What is not obligatory is not essential: AG in Hijab ban case

He argued that if wearing hijab is freedom of expression that means it is optional and not obligatory

Hijab case

During the February 22 hearing of the hijab ban case, the Advocate General continued to make submissions, and a few other lawyers also made submissions for a few other respondents, including some teachers and the Pre-University College where the entire controversy began. The bench of Chief Justice Ritu Raj Awasthi, Justice Krishna S Dixit and Justice JM Khazi heard the arguments.

Submissions of Advocate General

Advocate General Prabhuling Navadgi said that it was for the petitioners to prove what is compulsory to be followed. He argued, “It is for the petitioners to demonstrate beyond doubt as to what is compulsory to be followed. What is optional is not compulsory; what is not compulsory is not obligatory; what is not obligatory is not essential.”

He also submitted that claiming Article 19(1)(a) right is destructive to Article 25.  Article 25 right is for compulsory practice. “When you assert Article 19(1)(a), it means choice. Article 25 has an element of compulsion as far as dress is concerned. The consequence of a declaration of a court in ERP is that every member of the community is bound to abide,” he argued, adding that if wearing Hijab is under freedom of expression then Rule 11 imposes upon them a reasonable restriction on wearing a particular headgear.

He further said, “If somebody is to come before lordships seeking a declaration, that we want every woman of that faith to wear, would it not violate the right of the person, to whom we are sitting down and subjugating.” He further submitted that this is more a concept of liberty of that individual person. There cannot be a religious sanction by way of judicial declaration. This is not a question of school or college but the entire community.

He referred to a paragraph from J Chandrachud’s judgment in Sabarimala case:

“Once individual dignity assumes the character of a shining star in the constellation of fundamental rights, the place of religion in public places must be conditioned by India’s unwavering commitment to a Constitutional order based on human practices which are destructive of liberty and those which make some citizens less equal than others can simply not be countenanced.”

Petitioners submission based on compulsion

He had also submitted before the Court that dignity involves liberty; liberty involves choice. The entire submission of Petitioners is based on compulsion. The entire claim of Petition is to make compulsion; it goes against the fundamental ethos of the Constitution. There is no prohibition of hijab anywhere. But it cannot be compulsory; it should be left to the choice of the women concerned. In military service somebody had sought enforcement of individual rights. This was for growing a beard. The Court held it in the negative. 

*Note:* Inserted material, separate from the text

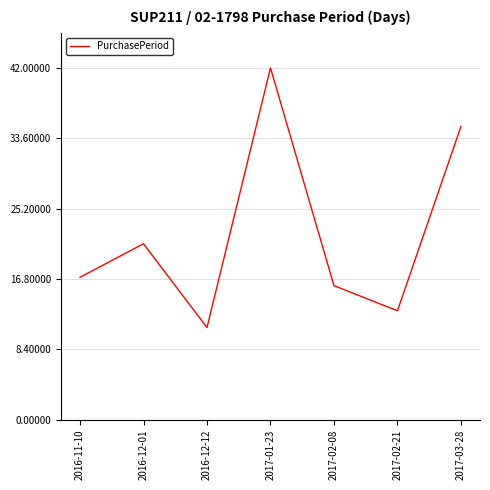

What is the average value?

22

Private unaided institutions

The Advocate General submitted that as far as private unaided minority institutions are concerned, the Government is not interfering with the uniform code and has left it to institutions to decide. He concluded his arguments for the day by making a statement for a large number of Petitioners who represent women organisations, “Dignity of the women must be kept in mind.”

Senior Adv. R Venkataramani’s submissions

Senior Adv. Venkataramani, representing teachers who are made respondents submitted before the Court that any measure on the part of the State or the school to bring in discipline, where everyone comes together for learning. He said, “School is a qualified public place, every public space will have its own dimensions and therefore public order will be relevant. It cannot be seen in a generic or abstract state. India as a nation has been culturally pluralistic. Even a breach of order in a small place becomes a question of public order. It is now not just in Udupi. It has gone to the entire country.”

Senior Adv. S Naganand’s submissions

Senior Adv. Naganand, representing Government PU college, principal and lecturer submitted before the Court that it is an entirely girls school. Girl students of the petitioners were not in the habit of wearing hijab previously. However, occasionally, some parents of Muslim girls used to enquire if wearing of hijab is permissible. Further, the parents of Muslim girl would request the teachers to ensure that their daughters are not involved in singing, dancing, music and other extracurricular activities.

He also submitted that in south India, Hindus when they get married there is no system of managalsutra. “This is culture. It has nothing to do with religion. In south India toe rings are worn. It is not part of religion. There is a distinction between essential religious practice and cultural practice essential to religion. Wearing of headscarf is not Essential Religious Practice. I adopt what the Advocate General has said,” he submitted.

The bench before rising disposed off  the writ petition filed by Karnataka State Minorities Educational Institutions Management Federation recording the AG’s statement that State is not interfering with minority “unaided”  institutions.